Pale and perspiring icily, Balsamo looked at the exasperated female, and replied in a threatening voice:
“You are right; I should not cure you, but I would revive you!”
The Italian woman uttered a shriek of terror for knowing there was no bounds to the magician’s powers – she believed this – and he was saved.
A bell rang three times and at equal intervals.
“My man Fritz,” said Balsamo, “notifying me that a messenger is here – in haste – ”
“Good, at last you are going to leave me,” said Lorenza spitefully.
“Once again,” he responded, taking her cold hand, “but for the last time. Let us dwell in pleasant union; for as fate has joined us, let us make fate our friend, not an executioner.”
She answered not a word; her dead and fixed eyes seemed to seek in vacancy some thought which constantly escaped her because she had too long sought it, as the sun blinds those who wish to see the very origin of the light. He kissed her hand without her giving any token of life. As then he walked over to the fireplace, she awoke from her torper and let her gaze fall greedily upon him.
“Ha, ha,” he said, “you want to know how I leave these issueless rooms so that you may escape some day and do me harm, and my brothers of the Masonic Order by revelations. That is why you are so wide awake.”

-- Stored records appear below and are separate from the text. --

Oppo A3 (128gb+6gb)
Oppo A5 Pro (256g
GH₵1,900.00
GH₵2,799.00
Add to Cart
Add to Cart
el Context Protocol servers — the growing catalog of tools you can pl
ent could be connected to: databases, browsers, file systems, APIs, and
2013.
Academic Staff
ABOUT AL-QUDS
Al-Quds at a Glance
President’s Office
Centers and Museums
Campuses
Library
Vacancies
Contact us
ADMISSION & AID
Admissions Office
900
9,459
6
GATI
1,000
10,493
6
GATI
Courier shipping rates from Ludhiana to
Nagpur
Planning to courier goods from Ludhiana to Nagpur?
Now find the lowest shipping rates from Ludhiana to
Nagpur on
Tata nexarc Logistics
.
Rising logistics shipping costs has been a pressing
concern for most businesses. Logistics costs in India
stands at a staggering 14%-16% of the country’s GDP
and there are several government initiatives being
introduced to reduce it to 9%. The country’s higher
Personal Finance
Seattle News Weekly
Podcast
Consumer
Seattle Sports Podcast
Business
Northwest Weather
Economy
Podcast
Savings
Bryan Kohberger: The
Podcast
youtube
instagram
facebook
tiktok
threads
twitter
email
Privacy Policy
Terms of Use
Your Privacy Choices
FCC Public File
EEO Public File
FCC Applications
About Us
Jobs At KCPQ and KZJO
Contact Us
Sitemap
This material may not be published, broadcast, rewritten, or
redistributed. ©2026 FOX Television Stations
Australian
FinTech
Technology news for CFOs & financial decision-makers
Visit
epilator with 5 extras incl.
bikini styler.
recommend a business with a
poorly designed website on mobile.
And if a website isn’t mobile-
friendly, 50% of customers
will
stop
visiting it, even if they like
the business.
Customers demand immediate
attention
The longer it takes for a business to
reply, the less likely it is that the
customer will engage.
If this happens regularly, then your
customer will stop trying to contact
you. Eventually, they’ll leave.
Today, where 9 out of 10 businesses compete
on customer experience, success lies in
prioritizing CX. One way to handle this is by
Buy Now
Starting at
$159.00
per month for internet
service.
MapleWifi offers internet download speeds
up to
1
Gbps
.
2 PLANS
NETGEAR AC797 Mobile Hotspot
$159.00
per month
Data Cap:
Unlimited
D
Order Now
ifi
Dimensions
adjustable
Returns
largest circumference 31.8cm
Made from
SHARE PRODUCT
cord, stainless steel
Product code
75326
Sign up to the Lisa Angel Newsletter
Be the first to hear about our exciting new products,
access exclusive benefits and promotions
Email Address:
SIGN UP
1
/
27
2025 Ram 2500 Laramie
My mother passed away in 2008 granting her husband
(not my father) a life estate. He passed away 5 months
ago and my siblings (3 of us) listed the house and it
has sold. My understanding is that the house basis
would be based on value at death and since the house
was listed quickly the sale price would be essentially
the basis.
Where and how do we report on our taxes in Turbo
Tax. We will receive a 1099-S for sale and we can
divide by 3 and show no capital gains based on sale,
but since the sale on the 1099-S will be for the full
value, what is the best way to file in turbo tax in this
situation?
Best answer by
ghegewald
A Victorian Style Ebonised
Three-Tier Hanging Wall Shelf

But extending his hands, with painful constraint on himself, he made a pass while darting the magnetic fluid from palm and eye upon her eyes and breast, saying imperatively:
“Sleep!”
Scarcely was the word pronounced before Lorenza bent like a lily on its stalk; her swinging head inclined and leaned on the sofa cushions; her dead white hands slid down by her sides, rustling her silky dress.
Seeing how beautiful she was, Balsamo went up to her and placed a kiss on her brow.
Thereupon her whole countenance brightened up, as if the breath from Love’s own lips had dispelled the cloud; her mouth tremulously parted, her eyes swam in voluptuous tears, and she sighed like those angels may have sighed for the sons of man, when the world was young.
For an instant the mesmerist contemplated her as one unable to break off his ecstasy but as the bell rang again, he sprang to the fireplace, touched a spring to make the black plate swing aside like a door and so entered the house in Saint Claude Street.